On Wed, Aug 28, 2013 at 10:55:42AM +0200, Peter Zijlstra wrote:
> @@ -4690,19 +4694,20 @@ static inline void update_sd_lb_stats(st
> * heaviest group when it is already under-utilized (possible
> * with a large weight task outweighs the tasks on the system).
> */
> + if (prefer_sibling && sds->local &&
> + sds->local_stat.group_has_capacity)
> sgs->group_capacity = min(sgs->group_capacity, 1U);

While we're here, I think its always true that sds->local is set,
because env->dst_cpu should always be part of the local group and the
local group is always sd->groups and since that now directly skips to
next_group we'll not get here without this being true.

Hmm?

>
> + if (update_sd_pick_busiest(env, sds, sg, sgs)) {
> sds->busiest = sg;
> sds->busiest_stat = *sgs;
> }
>
> +next_group:
> + /* Now, start updating sd_lb_stats */
> + sds->total_load += sgs->group_load;
> + sds->total_pwr += sgs->group_power;
> +
> sg = sg->next;
> } while (sg != env->sd->groups);
> }

2013-08-28 11:15:09

by Peter Zijlstra

[permalink] [raw]
Subject: [PATCH 12/10] sched, fair: Fix group power_orig computation


Subject: sched, fair: Fix group power_orig computation
From: Peter Zijlstra <[email protected]>
Date: Wed Aug 28 11:44:39 CEST 2013

When looking at the code I noticed we don't actually compute
sgp->power_orig correctly for groups, fix that.
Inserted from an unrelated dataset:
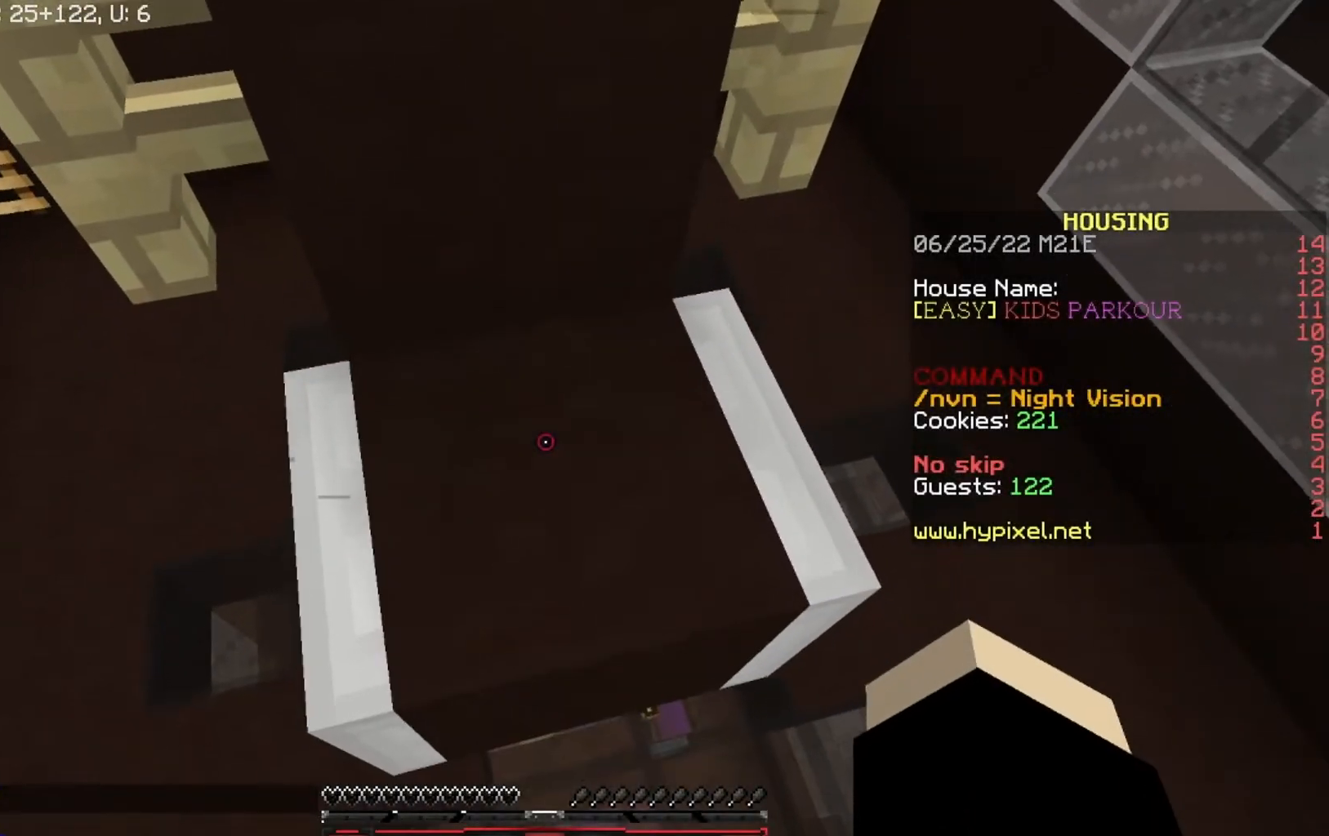
{"keys": [], "events": []}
Currently the only consumer of that value is fix_small_capacity()
which is only used on POWER7+ and that code excludes this case by
being limited to SD_SHARE_CPUPOWER which is only ever set on the SMT
domain which must be the lowest domain and this has singleton groups.

So nothing should be affected by this change.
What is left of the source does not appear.